■ What you are asked to do ■
Starting at the line that has "vfov_deg: 3.8" and stopping after the line that has "focal_mm: 6.6", reproduce the listing below exactly; omit everything else.

■ Input ■

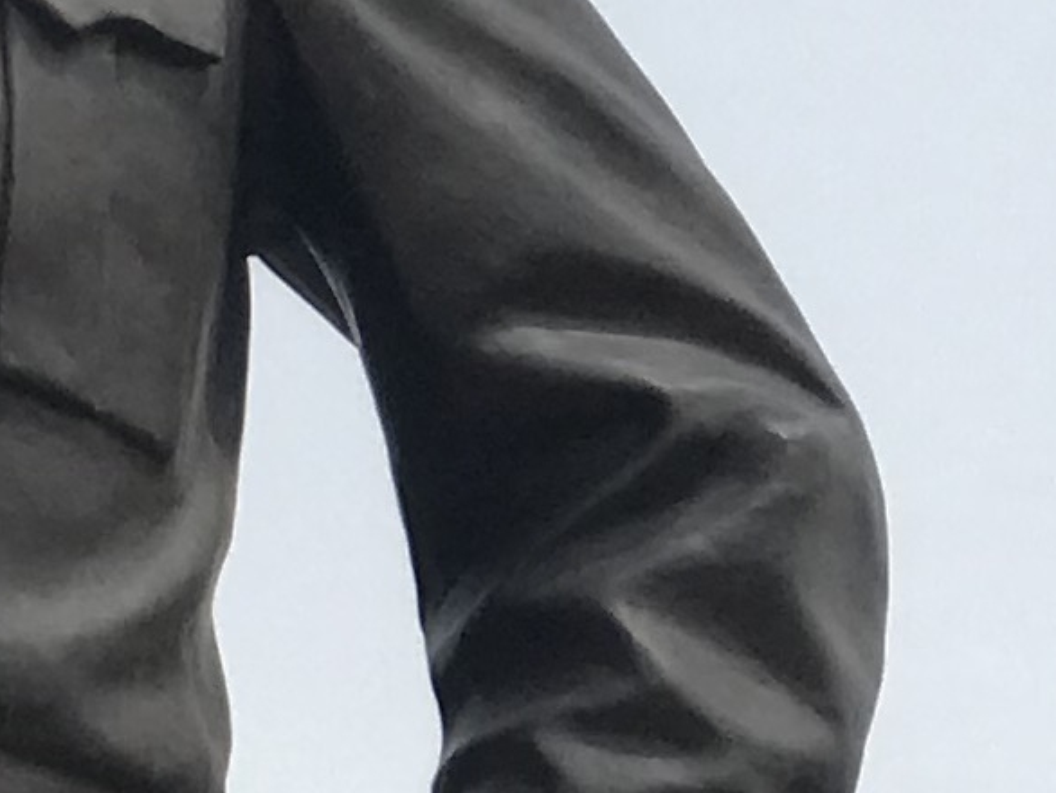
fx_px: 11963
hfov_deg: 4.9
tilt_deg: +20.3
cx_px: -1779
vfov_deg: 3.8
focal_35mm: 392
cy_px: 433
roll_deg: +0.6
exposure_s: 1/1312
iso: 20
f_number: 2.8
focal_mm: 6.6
---
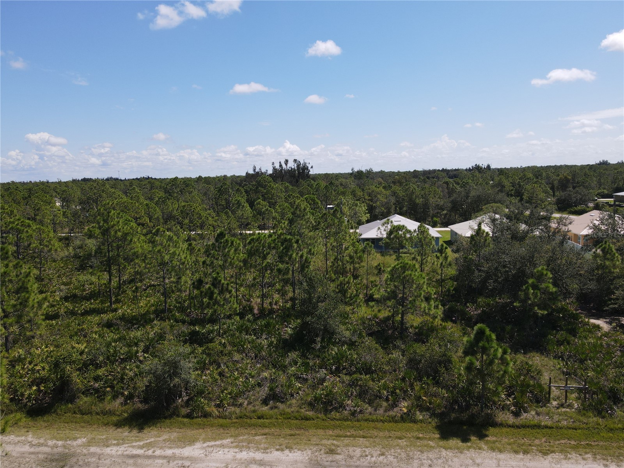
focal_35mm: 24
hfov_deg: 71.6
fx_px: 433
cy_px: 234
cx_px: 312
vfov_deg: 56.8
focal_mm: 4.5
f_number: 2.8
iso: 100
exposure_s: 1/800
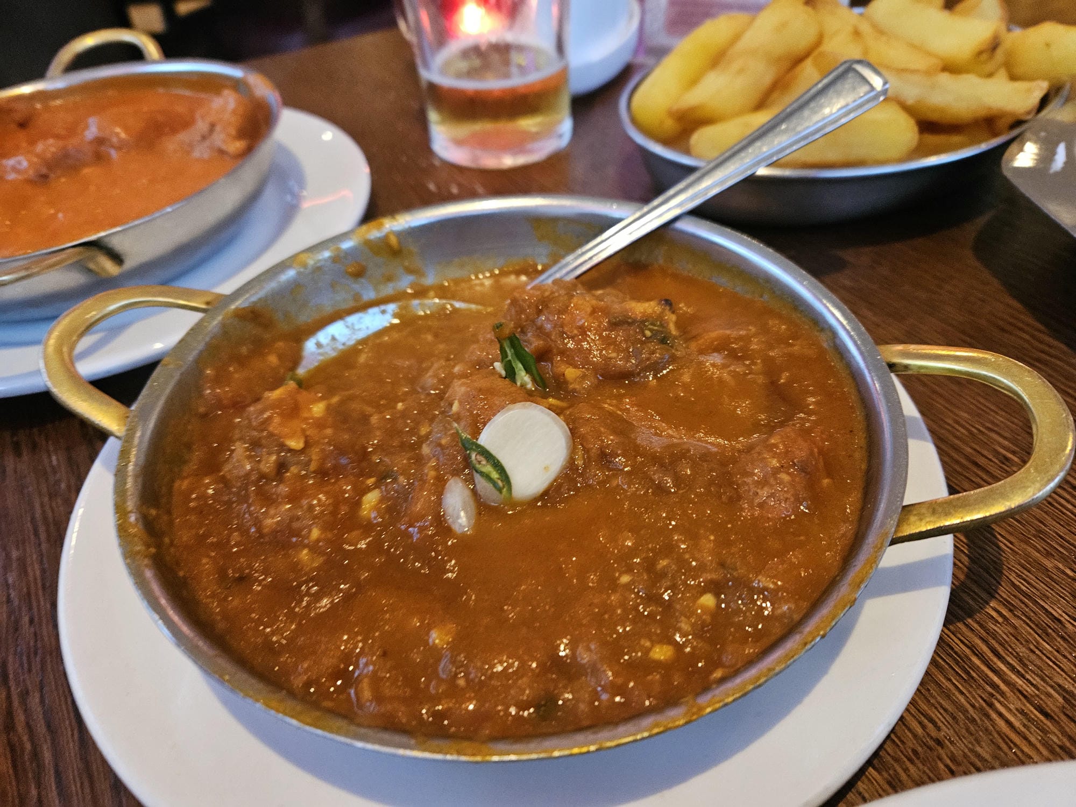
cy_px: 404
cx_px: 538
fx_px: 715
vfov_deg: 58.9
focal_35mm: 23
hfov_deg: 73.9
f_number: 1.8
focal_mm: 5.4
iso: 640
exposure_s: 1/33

■ Result of the task ■
vfov_deg: 3.8
focal_35mm: 392
cy_px: 433
roll_deg: +0.6
exposure_s: 1/1312
iso: 20
f_number: 2.8
focal_mm: 6.6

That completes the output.